いざ走り始めると、父はワオキツネザルが移動する時みたいな、半分横っ飛びで跳ねるように走るのです。私は父がふざけているのだと思い、そんな様子を横目で見ながらスピードを上げました。

ところが、抜けないんです。なんとしたことか追い越せそうで越せません。もうバス停はすぐそこ。私は焦り始めました。焦ったら足も空回りして、先に進めません。結局父を抜かせず負けてしまいました。ワオキツネザルに負けた私の悔しさは、何十年も経った今でも口の中に苦く残っています。

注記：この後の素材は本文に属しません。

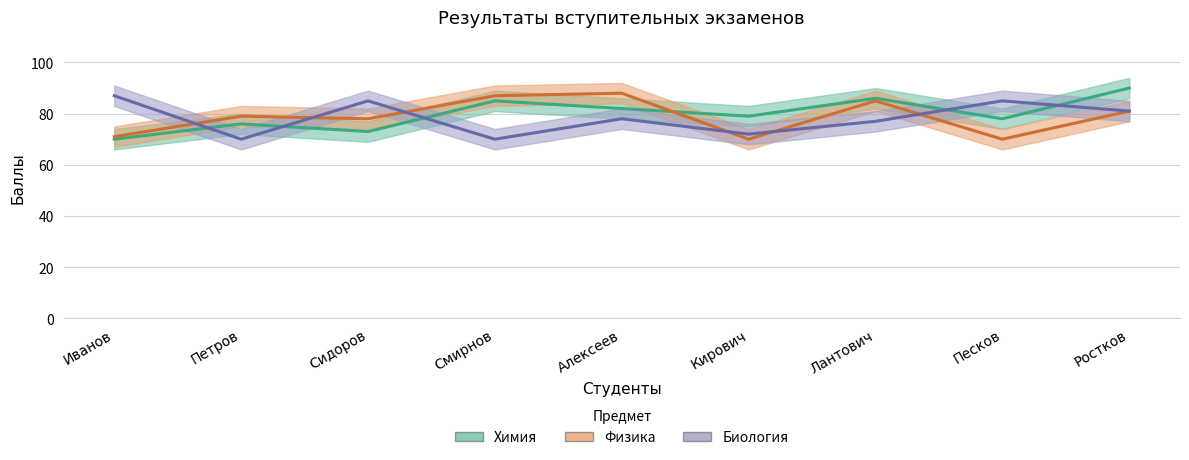

Between Петров and Кирович, which series saw the biggest shift?

Физика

さて、肝心の美術展です。バスと電車を乗り継いで着いたギャラリーは、たくさんの人出でした。私は人だかりの中を縫うように歩き、経っている大人たちの下から作品を見ていきました。暗い背景の中に佇む人々の絵は、まるで今にも動き出しそうで、私は魅了されていました。そこにいるのは何百年も前の人たちなのにとても生き生きしていて、急にぺろっと舌でも出しそうな気がして、ドキドキしながら見ていたことを覚えています。

出口付近で父が待っていて、「どうだ、面白かったか?」と聞き、私が頷くと満足そうにエレベーターの方へ行ってしまいました。父は一体楽しんだのでしょうか。

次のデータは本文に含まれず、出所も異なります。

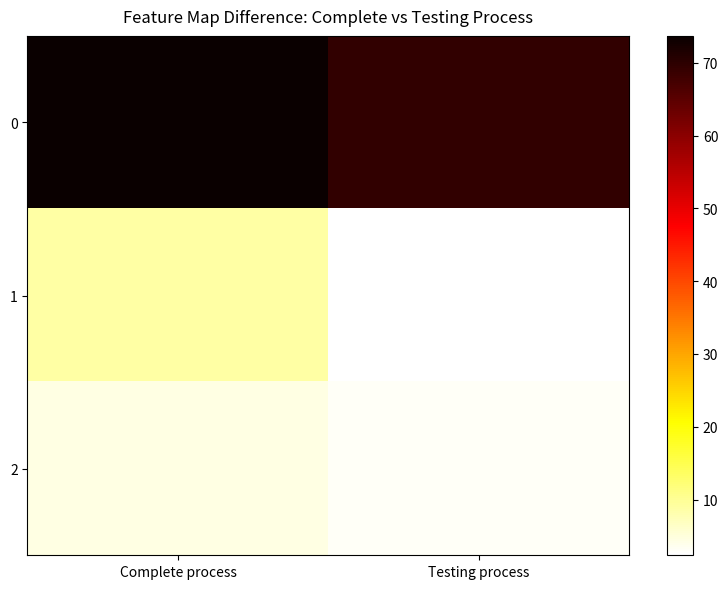

Which has a higher value, Testing process or Complete process?

Complete process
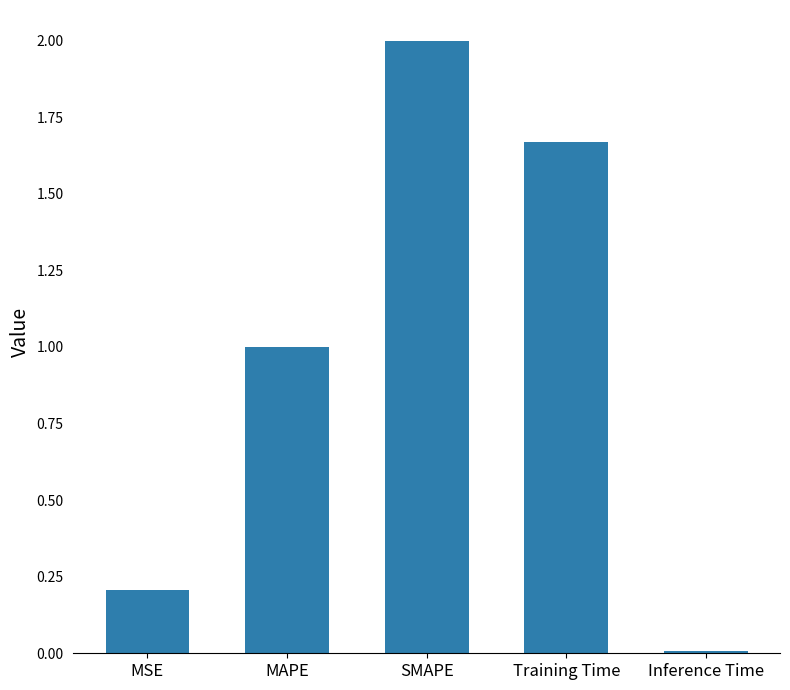

What is the difference between the maximum and minimum values?

2.0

そのあとは甘党の父に連れられ喫茶店に入り、父はいつものモンブラン。私は初めて見るケーキを頼みました。そうしたら、ケーキに筒状のものが刺さっていて、父に聞くと「チョコのビスケットだろ。」との答え。思い切ってかじったら。。。ちょっとピリッとする木の枝みたいでした。
「これ食べ物じゃないよ。木の枝。」と言う私に、
「おお、そうか。」と微妙な含み笑いを浮かべながら答える父。
その後何年もして知ったのは、あの時の木の枝はシナモンスティックだったということでした。父がそれを知っていて私に試させたのか否かは、今では知る余地もありませんけどね。

『トラといっしょに』の作者紹介:

ダイアン・ホフマイアー(Dianne Hofmeyr)
1959年生まれ。南アフリカのイラストレーター、作家、アーティスト。プレトリア大学で神学、シュテレンボッシュ大学でジャーナリズムの学士号を、ケープタウン・テクニカル・カレッジでグラフィック・デザインのディプロマを修得。また美術教師の資格を取る。聖職者、グラフィック編集者を経て、創作活動をはじめ、10代向の小説と絵本を多数出版。日本で紹介されている絵本に、「ふしぎなボジャビのき」「はるかな島」(ともに光村教育図書)など。ロンドン在住。